La reconquête rurale

Au commencement étaient les drailles

Contrairement à l'idée reçue d'un pays fermé constituant une barrière infranchissable, de tout temps les Cévennes ont été traversées par les hommes. Marquées par le passage répété des animaux, suivant les crêtes, ce sont elles qu'empruntent, montant et descendant, les troupeaux transhumants. D'aucuns les font remonter au néolithique comme en témoignent les mégalithes qui les jalonnent souvent.

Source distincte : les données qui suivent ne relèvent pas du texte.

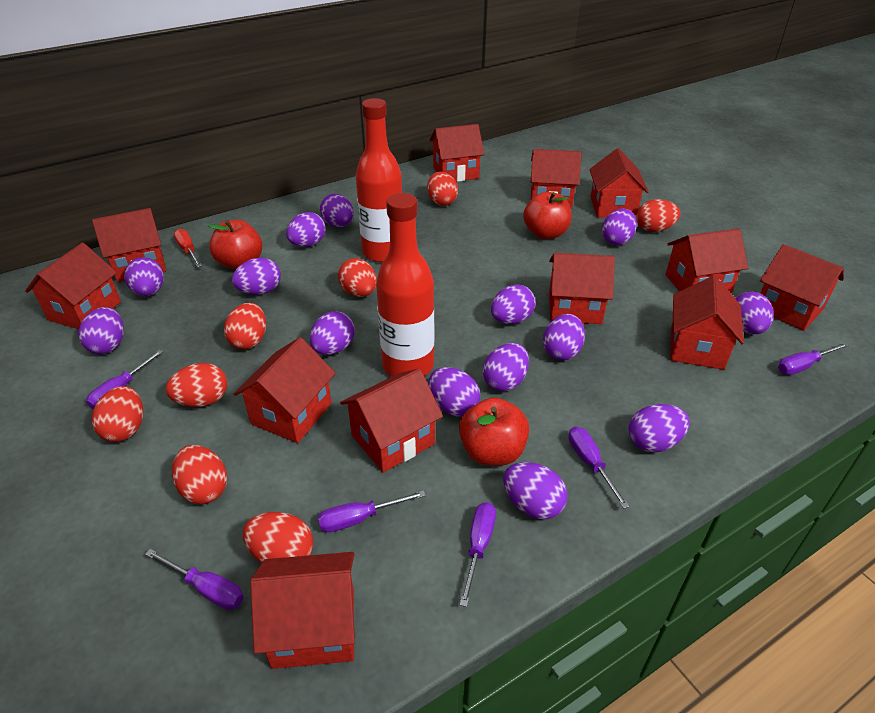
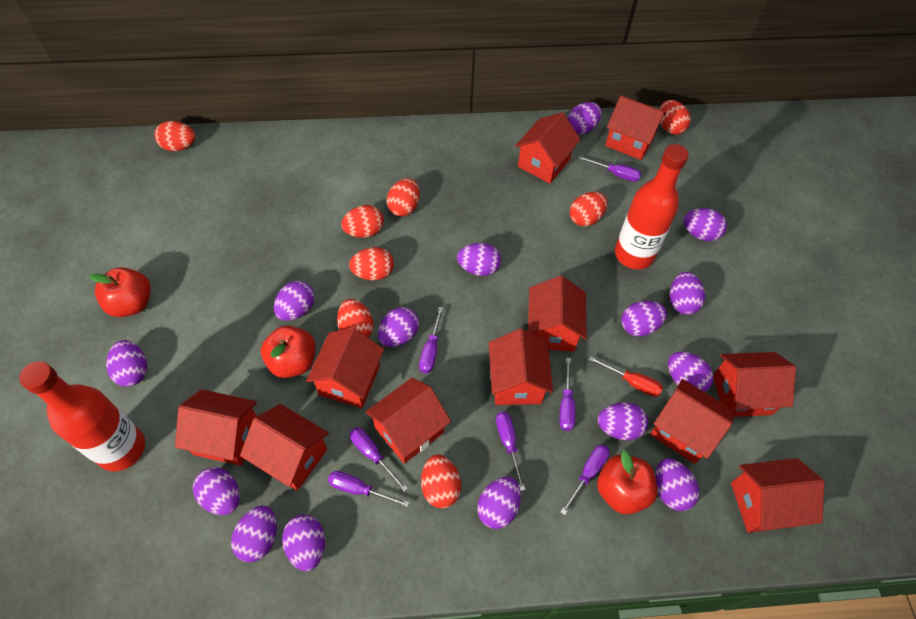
purple egg: 14 -> 15
purple screwdriver: 6 -> 7
red house: 12 -> 11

Pistes muletière et routes

Dès l'époque celte, certains itinéraires privilégiés constituèrent les supports de relations commerciales basées sur la complémentarité des produits entre bas pays et hautes terres. Pendant des siècles ces pistes assurant le passage d'un transport muletier ont été jalonnées de relais d'affenage, lieux d'étapes pour les bêtes bâtées et leurs conducteurs. À la fin du XVIIe siècle, en pleins troubles religieux l'État fit ouvrir de nombreuses routes pour y faire circuler ses troupes, enfin au XIXe, ce sont les routes de fond de vallée qui furent construites. 

Stevenson et le Tourisme 

L'auteur de L'île au trésor préconisait la randonnée solitaire comme thérapie contre la dépression. Une relation amoureuse douloureuse l'engagea à réaliser son Voyage dans les Cévennes avec un âne. Il choisit les Cévennes, théâtre de la guerre des Camisards qui avait suscité un vif intérêt chez ce protestant écossais. Sans doute fut-il un des premiers « touristes » en Cévennes en même temps que promoteur d'une certaine forme de découverte parfaitement adaptée tant à l'aspect physique qu'à l'esprit de ce pays. À la fin du XIXe siècle des associations comme le Club Cévenol et l'illustre Martel appelèrent à visiter les beautés naturelles des Cévennes, à en approcher l'âme. Ainsi les Cévennes s'ouvraient-elles au tourisme, aujourd'hui la première des activités économiques de ce territoire.